The derivation of the divine will from the divine intellect is one of the decisive steps in Thomas’ reasoning concerning the nature and properties of God. it is hardly surprising now to find that God’s love is viewed as a consequence of his will. Thomas asks whether there is love (amor) in God, and he answers:” In whatever being there is will or appetite, there must also be love. It has been shown that there is will in God, therefore is necessary to suppose that there is love also.”

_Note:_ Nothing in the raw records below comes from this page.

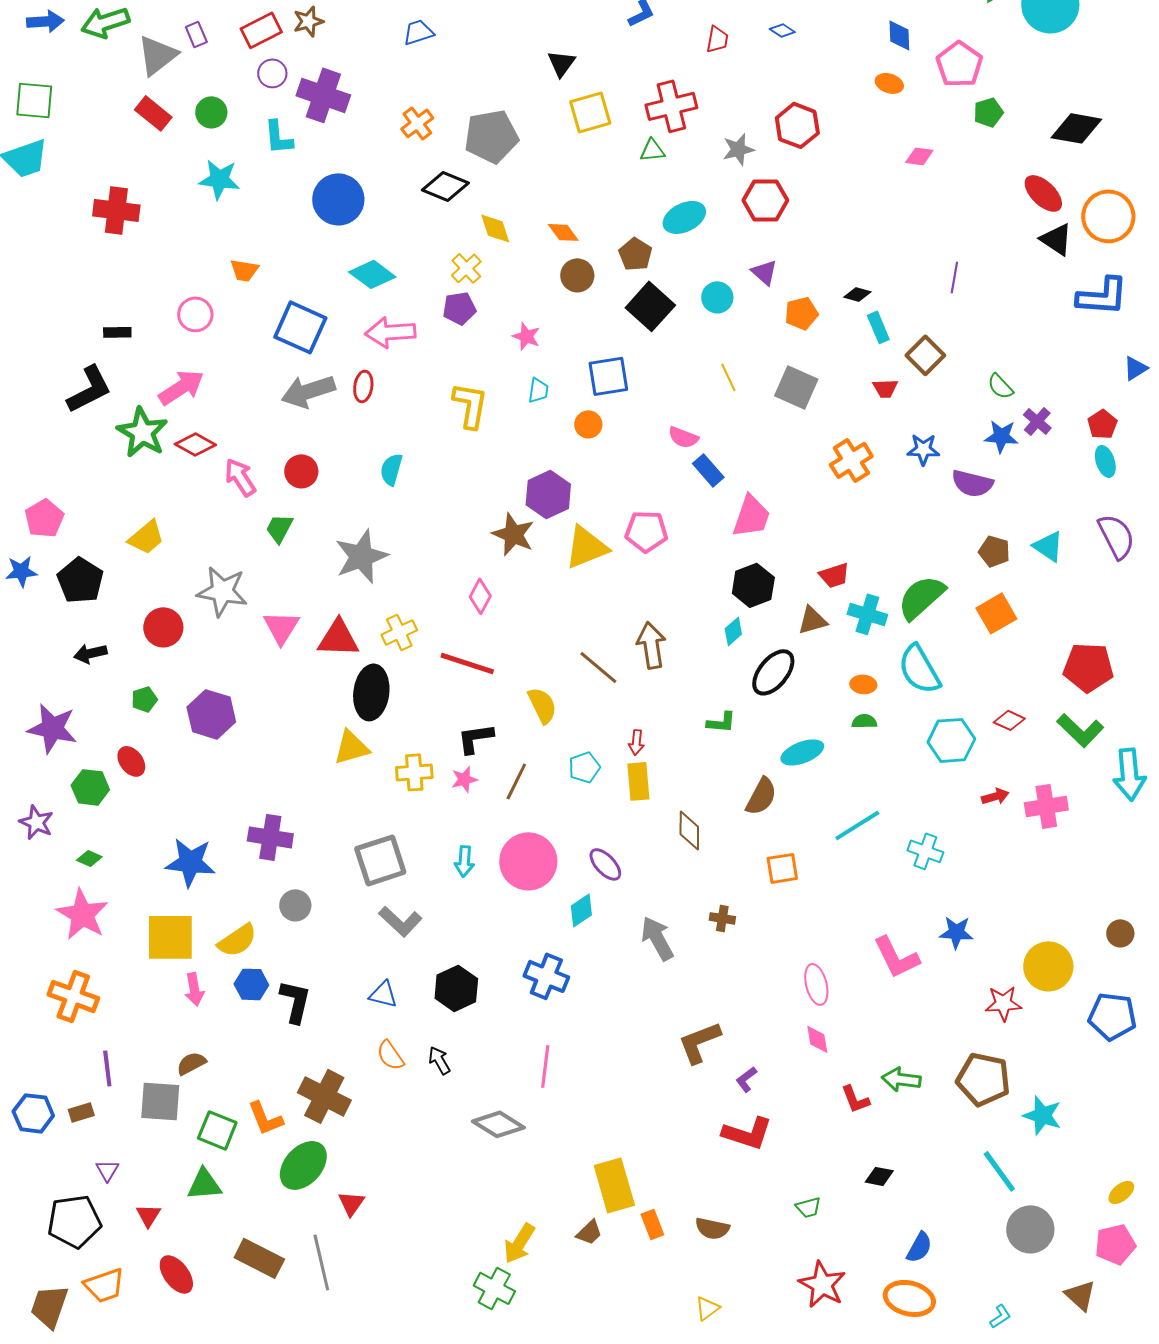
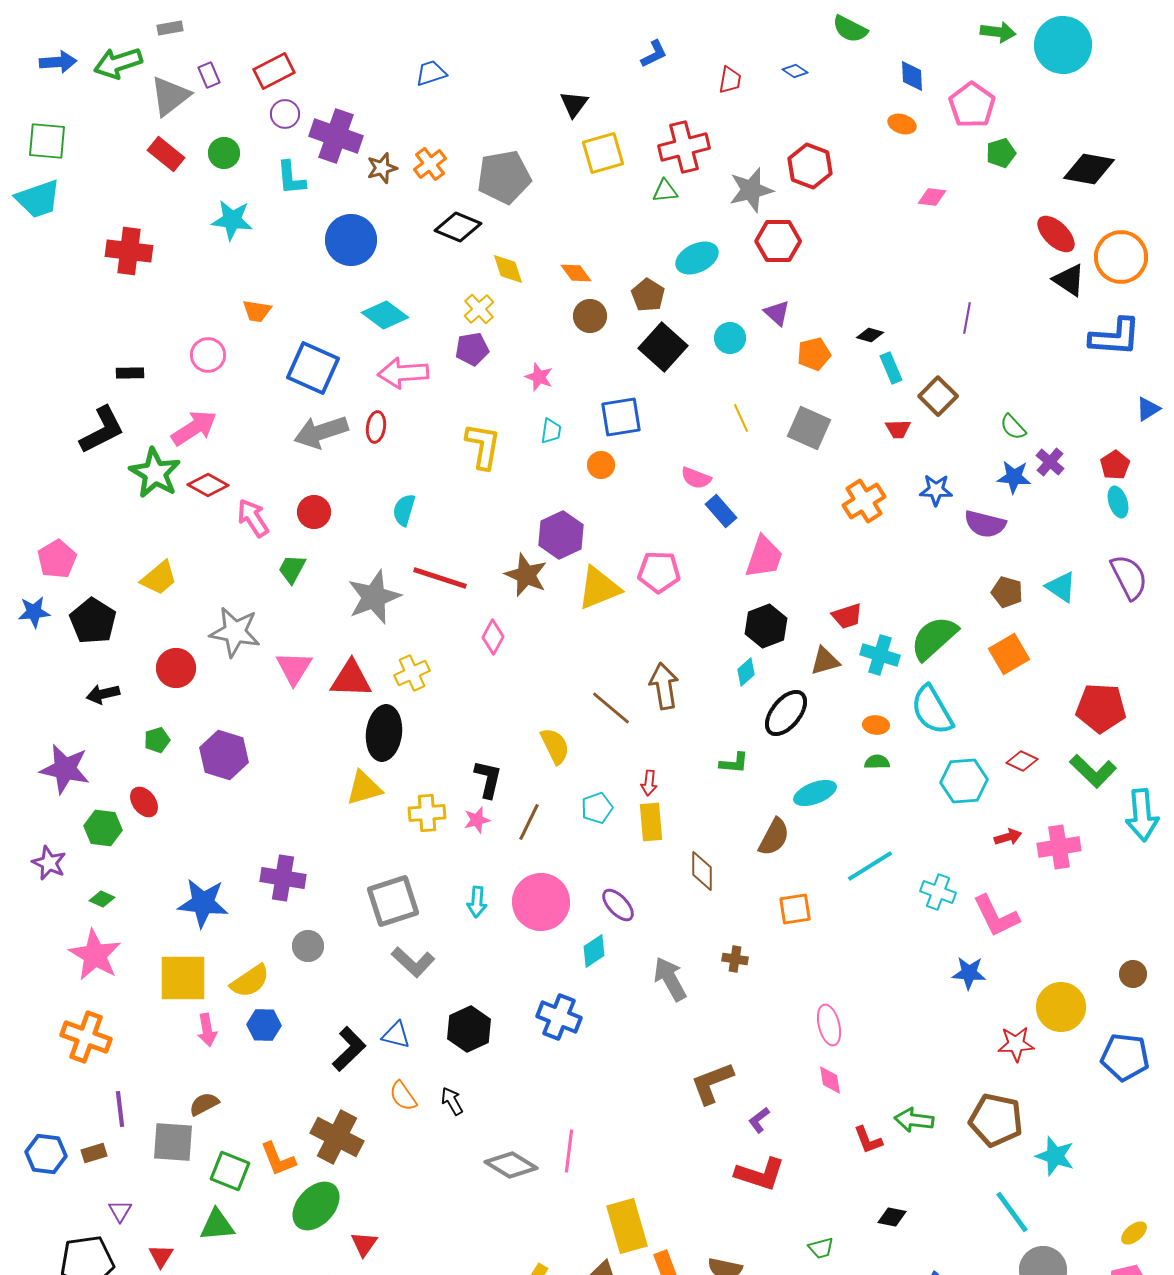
brown star: (308, 21) -> (382, 168), moved
gray star: (738, 149) -> (751, 190), size x1.4
red line: (467, 663) -> (440, 578), moved
black L-shape: (475, 738) -> (488, 779), turned 111
pink L-shape: (896, 957) -> (996, 916), moved
black L-shape: (295, 1001) -> (349, 1049), moved, turned 33
pink line: (545, 1066) -> (569, 1151), moved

Thus, in sum, God’s life, will, and love appear as necessarily following or flowing from his intellect. The pride of place accorded to the intellect in the Thomist description of the nature of God is considered by critics a crucial move in the history of theology and it exfoliates what is implicit in Aristotle’s concept. Thomas deduces the properties of the Christian God, providence and love, from Aristotle’s Prime Mover as Noesis noeseos.

Is the God of Aristotle a personal God? Aristotle sometimes speaks of the prime mover as o theos. Aristotle may not have spoken of the Prime Mover as being personal, and certainly the ascription of anthropomorphic personality would be very far indeed from his thoughts, but since the Prime Mover is Intelligence or Thought, it follows that he is personal in the philosophic sense. The Aristotelian God may not be personal secundum nomen, but he is personal secundum rem. It should be noted here that there is no indication that Aristotle ever thought of the Prime Mover as an object of worship, still less as a Being to whom prayers may be profitably addressed. It requires the further deductions of St. Thomas Aquinas to give us the God of providence and of love.